## WHAT YOU NEED TO DO
Using the entries that follow, state how many lines contain the word "Panellists". The response is that number and nothing more.

## PROVIDED RECORDS
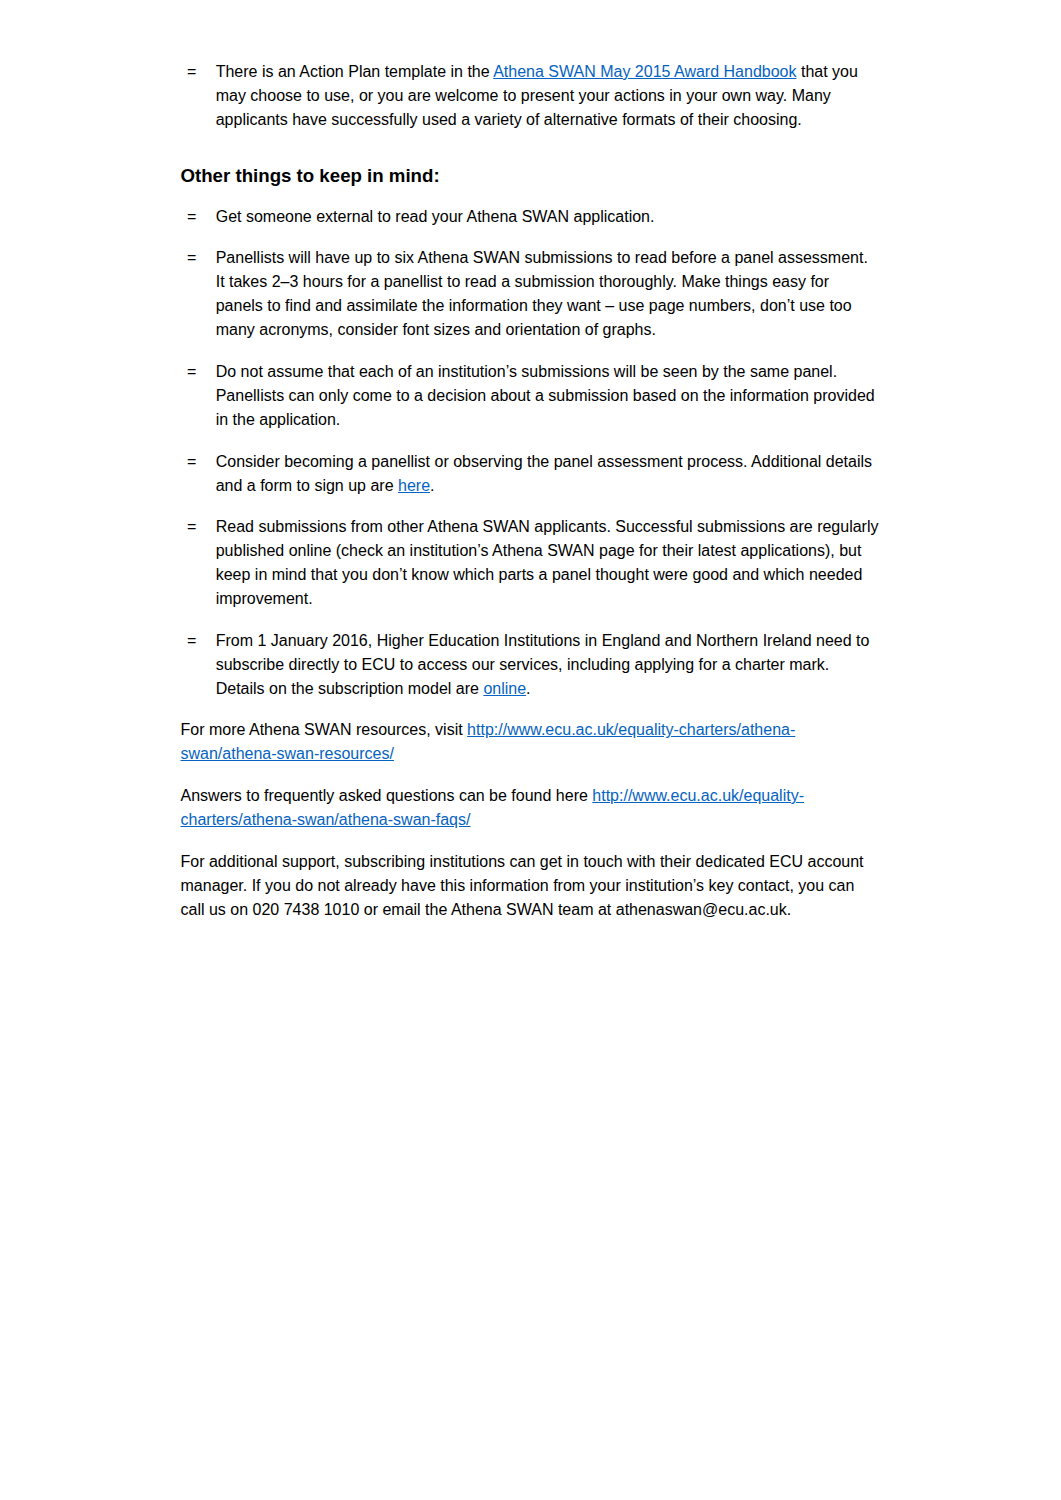There is an Action Plan template in the Athena SWAN May 2015 Award Handbook that you may choose to use, or you are welcome to present your actions in your own way. Many applicants have successfully used a variety of alternative formats of their choosing.
Other things to keep in mind:
Get someone external to read your Athena SWAN application.
Panellists will have up to six Athena SWAN submissions to read before a panel assessment. It takes 2–3 hours for a panellist to read a submission thoroughly. Make things easy for panels to find and assimilate the information they want – use page numbers, don’t use too many acronyms, consider font sizes and orientation of graphs.
Do not assume that each of an institution’s submissions will be seen by the same panel. Panellists can only come to a decision about a submission based on the information provided in the application.
Consider becoming a panellist or observing the panel assessment process. Additional details and a form to sign up are here.
Read submissions from other Athena SWAN applicants. Successful submissions are regularly published online (check an institution’s Athena SWAN page for their latest applications), but keep in mind that you don’t know which parts a panel thought were good and which needed improvement.
From 1 January 2016, Higher Education Institutions in England and Northern Ireland need to subscribe directly to ECU to access our services, including applying for a charter mark. Details on the subscription model are online.
For more Athena SWAN resources, visit http://www.ecu.ac.uk/equality-charters/athena-swan/athena-swan-resources/
Answers to frequently asked questions can be found here http://www.ecu.ac.uk/equality-charters/athena-swan/athena-swan-faqs/
For additional support, subscribing institutions can get in touch with their dedicated ECU account manager. If you do not already have this information from your institution’s key contact, you can call us on 020 7438 1010 or email the Athena SWAN team at athenaswan@ecu.ac.uk.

## RESULT OF THIS TASK
2